BBC: Making Way for Middle Classes in Luanda

The Angolan capital of Luanda is home to five million people, about a quarter of the country’s entire population, with most living in “musseques” or slums.

Lucas Kaxingadoes (left) and a neighbour

One of those used to be Lucas Kaxingadoes, who has lived in Bairro Cambamba on the southern outskirts of Luanda for several years and where some families occupied the land 30 years ago.

His family began by farming the land and built houses with whatever materials they could find.

But they also took manual jobs in the city, saving what they could and eventually building houses made of concrete.

Lucas, however, doesn’t have a house any longer.

His home, like many others, was cleared to make way for new property to house the country’s burgeoning middle class.

Lucas says policemen came and destroyed his home and those of his neighbours in an effort to clear the land to make way for new developments.

Maria Francisco, who has also been left without shelter, tells a similar tale about the police: “During December they came several times. They were aggressive.”

There are plans to use the land where Lucas and Maria live to build the next phase of a project called Luanda Sul.

Neat and tidy

Already thousands of homes have been built as part of this initiative on land surrounding Bairro Cambamba.

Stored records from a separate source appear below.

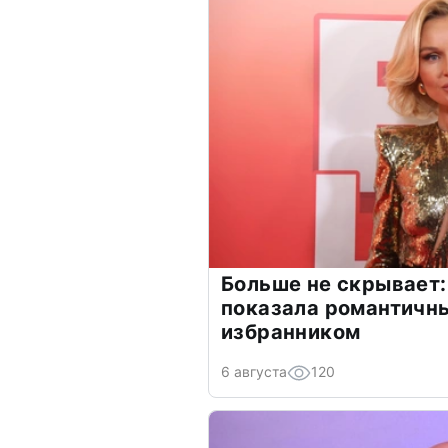
Больше не скрывает:
показала романтичн
избранником
6 августа
120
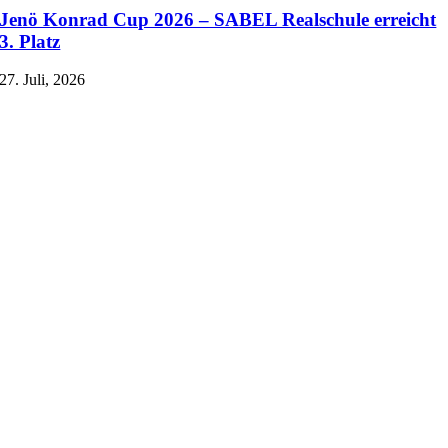
Jenö Konrad Cup 2026 – SABEL Realschule erreicht
3. Platz
27. Juli, 2026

They are very expensive looking. They’re surrounded by high walls and fences, they all have car ports, there are big satellite dishes on many of them and the roads are all paved.

Billboard for Luanda Sul

Everything is very neat and tidy.

The head of planning for the provincial government of Luanda, Helder Jose, says that the government is trying to improve the living conditions of the capitals’ slum dwellers with initiatives like Luanda Sul.

“The project basically involves building another city. It’s a self-financing project but at its heart it has a certain philosophy.

“Companies who want to buy land to build on have to agree to certain terms. Yes, some of the houses are condominiums but they are also building cheap housing.”


But Lucas and Maria say they could never afford even the cheapest of the properties being built in Luanda Sul.

What they want is recognition that the land being sold to the construction companies is theirs and they should decide if and when it is developed and take a share in any profits.

The provincial government doesn’t recognise this though.

Mr Jose explains why the government wants to change the anarchic way in which housing has been built in these areas:

“We’re really sad about the way many of these people living on the outskirts of Luanda have built houses without regulation. If we allow the land to be built on in this way it’s going to complicate things in the future.”

However Maria Francisco says the land is the property of her family, and the families of her neighbours, and that they won’t give it up without a fight.

“If they are back to negotiate, we want to negotiate, if they are back to throw us away then we’d rather die because we don’t have anywhere else to go. We’ll resist we don’t have anywhere else to go. We want to live here.”

But with little shelter and Angola’s rainy season about to start, life for the people of Bairro Cambamba is going to get more difficult.